• [Work request] Please extract the part of the film review between "This is also" and "of that success.", inclusive, word for word.

:: Given passage

The success of the film rests on the balance with which the story unfolds. Put simply, there’s something here for everyone: romance, action, character, philosophy, conflict, cinematography, great lines, music, and so on … and it all fits together almost flawlessly. I’m sure if you looked hard enough you could find fault with some parts of the movie, but considering its nearly three-hour run time it manages to avoid pitfalls remarkably well.
This is William Wallace’s story. And through him, the audience is allowed a mirror with which to view itself. This is the true measure of a great story: its ability to not only provide commentary, but also to provoke introspection. And that happens here quite often. One of the film’s most quoted lines is “Every man dies, not every man really lives.” Within just those seven words there is a great deal of thought and sentiment. It encapsulates a philosophy, a raison d’être, that anyone can immediately identify with. And it’s a beautiful philosophy – like carpe diem. And it encourages us to find the purpose and meaning within our lives on a daily basis.
This is also a love story, between William Wallace and Murron – a childhood friend. Theirs is a story that flows effortlessly from childhood tragedy and bonding, to adulthood romance and marriage. Indeed, it is Murron’s murder that proves to be Wallace’s motivation to launch his personal war against England whose king, Edward ‘the Longshanks’ is portrayed with a powerfully brutality in the film, making him a very compelling villain.
Wallace’s quest is joined by a cast that is quite adept in their roles. There are hardly any weak links in the acting of this movie, which means that the underlying themes and conflicts are portrayed to maximum effect from start to finish. Mel Gibson’s directing certainly has to be credited for some of that success.

::::
:: Information given

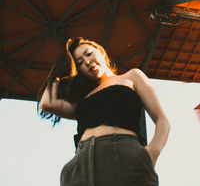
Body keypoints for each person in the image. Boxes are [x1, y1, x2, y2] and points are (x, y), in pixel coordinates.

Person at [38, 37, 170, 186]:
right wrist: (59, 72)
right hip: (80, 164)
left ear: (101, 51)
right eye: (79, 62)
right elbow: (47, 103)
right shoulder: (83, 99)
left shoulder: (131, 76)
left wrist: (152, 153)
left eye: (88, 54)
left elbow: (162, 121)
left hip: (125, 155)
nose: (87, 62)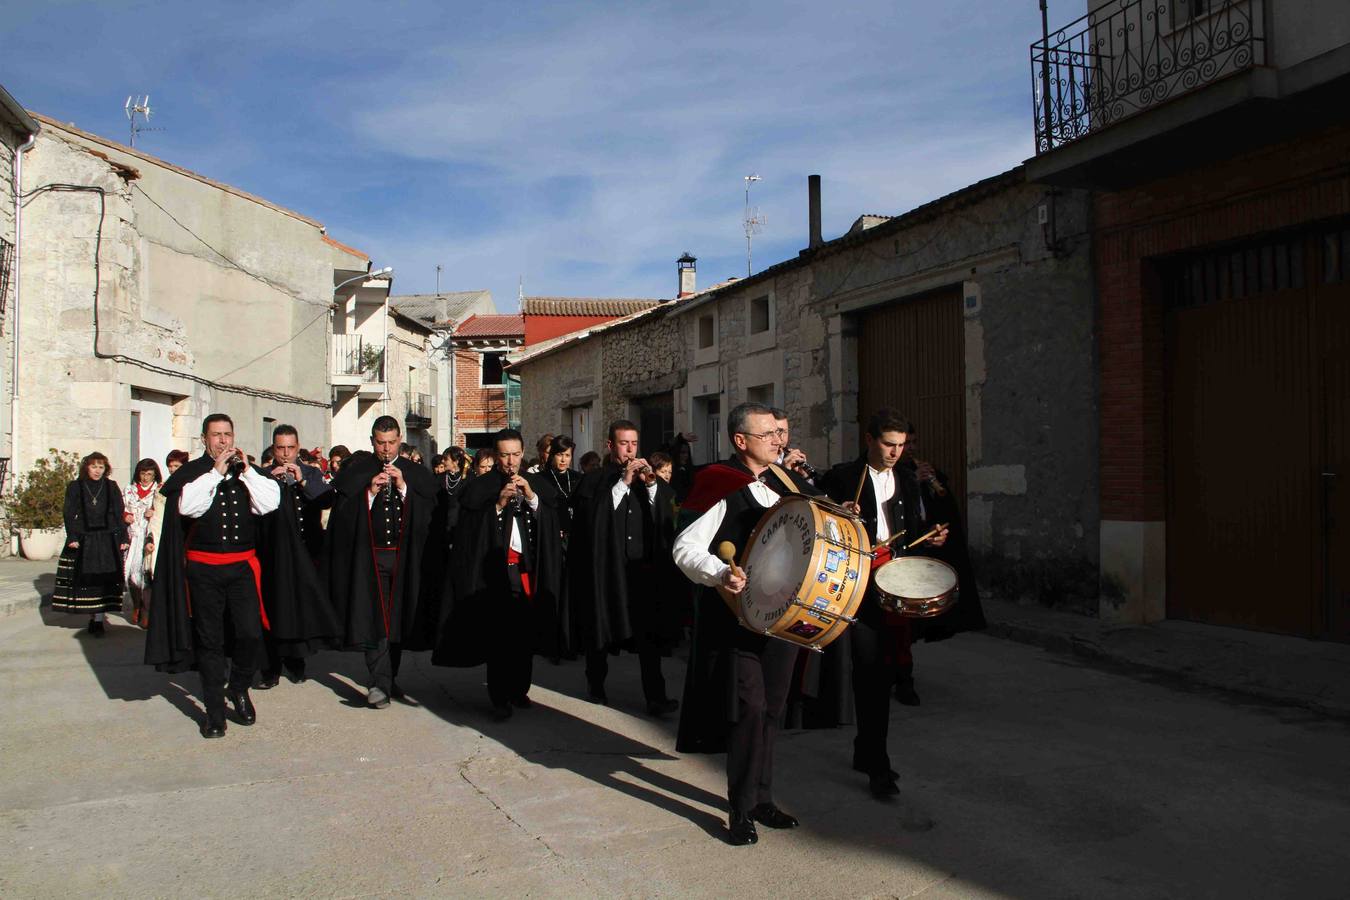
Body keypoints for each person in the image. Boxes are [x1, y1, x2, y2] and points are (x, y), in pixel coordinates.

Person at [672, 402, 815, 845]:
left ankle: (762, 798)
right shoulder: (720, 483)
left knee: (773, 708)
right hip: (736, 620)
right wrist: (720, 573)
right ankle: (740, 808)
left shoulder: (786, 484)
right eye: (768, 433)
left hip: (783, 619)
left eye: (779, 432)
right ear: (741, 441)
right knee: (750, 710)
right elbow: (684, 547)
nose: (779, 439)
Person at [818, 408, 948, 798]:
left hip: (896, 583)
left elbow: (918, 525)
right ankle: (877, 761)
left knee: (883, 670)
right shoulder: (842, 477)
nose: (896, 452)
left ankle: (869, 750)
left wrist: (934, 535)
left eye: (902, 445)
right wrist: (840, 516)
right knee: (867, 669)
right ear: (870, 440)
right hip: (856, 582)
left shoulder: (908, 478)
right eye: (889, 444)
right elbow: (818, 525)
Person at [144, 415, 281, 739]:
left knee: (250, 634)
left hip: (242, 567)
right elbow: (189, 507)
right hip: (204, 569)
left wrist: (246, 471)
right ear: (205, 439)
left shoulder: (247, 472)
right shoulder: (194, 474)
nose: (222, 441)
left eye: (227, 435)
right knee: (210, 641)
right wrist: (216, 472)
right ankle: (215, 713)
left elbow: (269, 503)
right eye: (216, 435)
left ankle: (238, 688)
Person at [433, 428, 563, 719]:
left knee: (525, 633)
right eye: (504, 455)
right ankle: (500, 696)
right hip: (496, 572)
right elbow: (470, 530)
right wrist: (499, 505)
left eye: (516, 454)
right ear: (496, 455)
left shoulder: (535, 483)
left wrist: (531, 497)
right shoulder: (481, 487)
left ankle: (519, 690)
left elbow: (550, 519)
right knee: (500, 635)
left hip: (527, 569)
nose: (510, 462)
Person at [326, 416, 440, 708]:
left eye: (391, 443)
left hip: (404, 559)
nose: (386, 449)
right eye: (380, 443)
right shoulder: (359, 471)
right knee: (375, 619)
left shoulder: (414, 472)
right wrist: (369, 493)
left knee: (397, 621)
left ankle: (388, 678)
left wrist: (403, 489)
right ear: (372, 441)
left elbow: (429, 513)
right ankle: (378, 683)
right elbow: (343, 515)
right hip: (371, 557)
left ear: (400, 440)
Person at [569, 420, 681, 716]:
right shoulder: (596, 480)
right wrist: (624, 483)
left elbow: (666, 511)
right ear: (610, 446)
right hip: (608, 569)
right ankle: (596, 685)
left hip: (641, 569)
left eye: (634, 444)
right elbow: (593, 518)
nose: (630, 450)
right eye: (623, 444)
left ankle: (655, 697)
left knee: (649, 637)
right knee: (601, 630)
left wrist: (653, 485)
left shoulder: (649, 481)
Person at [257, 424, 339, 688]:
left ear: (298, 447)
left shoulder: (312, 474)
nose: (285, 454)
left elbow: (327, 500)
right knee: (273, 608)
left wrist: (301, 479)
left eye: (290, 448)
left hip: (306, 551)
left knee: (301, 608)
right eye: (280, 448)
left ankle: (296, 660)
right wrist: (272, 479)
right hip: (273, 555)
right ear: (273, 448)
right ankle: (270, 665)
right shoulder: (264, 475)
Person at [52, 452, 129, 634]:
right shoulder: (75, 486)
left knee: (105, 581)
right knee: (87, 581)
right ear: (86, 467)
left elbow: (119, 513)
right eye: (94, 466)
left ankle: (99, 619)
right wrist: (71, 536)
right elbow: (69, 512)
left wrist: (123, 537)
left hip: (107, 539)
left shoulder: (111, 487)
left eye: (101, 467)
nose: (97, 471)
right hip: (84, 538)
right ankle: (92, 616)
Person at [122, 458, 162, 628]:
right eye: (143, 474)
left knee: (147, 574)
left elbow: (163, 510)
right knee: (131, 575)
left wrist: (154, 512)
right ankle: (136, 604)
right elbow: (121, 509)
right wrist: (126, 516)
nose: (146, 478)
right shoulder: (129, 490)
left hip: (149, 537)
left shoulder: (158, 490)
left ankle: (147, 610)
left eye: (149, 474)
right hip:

::::

• [Expected answer]
This is also a love story, between William Wallace and Murron – a childhood friend. Theirs is a story that flows effortlessly from childhood tragedy and bonding, to adulthood romance and marriage. Indeed, it is Murron’s murder that proves to be Wallace’s motivation to launch his personal war against England whose king, Edward ‘the Longshanks’ is portrayed with a powerfully brutality in the film, making him a very compelling villain.
Wallace’s quest is joined by a cast that is quite adept in their roles. There are hardly any weak links in the acting of this movie, which means that the underlying themes and conflicts are portrayed to maximum effect from start to finish. Mel Gibson’s directing certainly has to be credited for some of that success.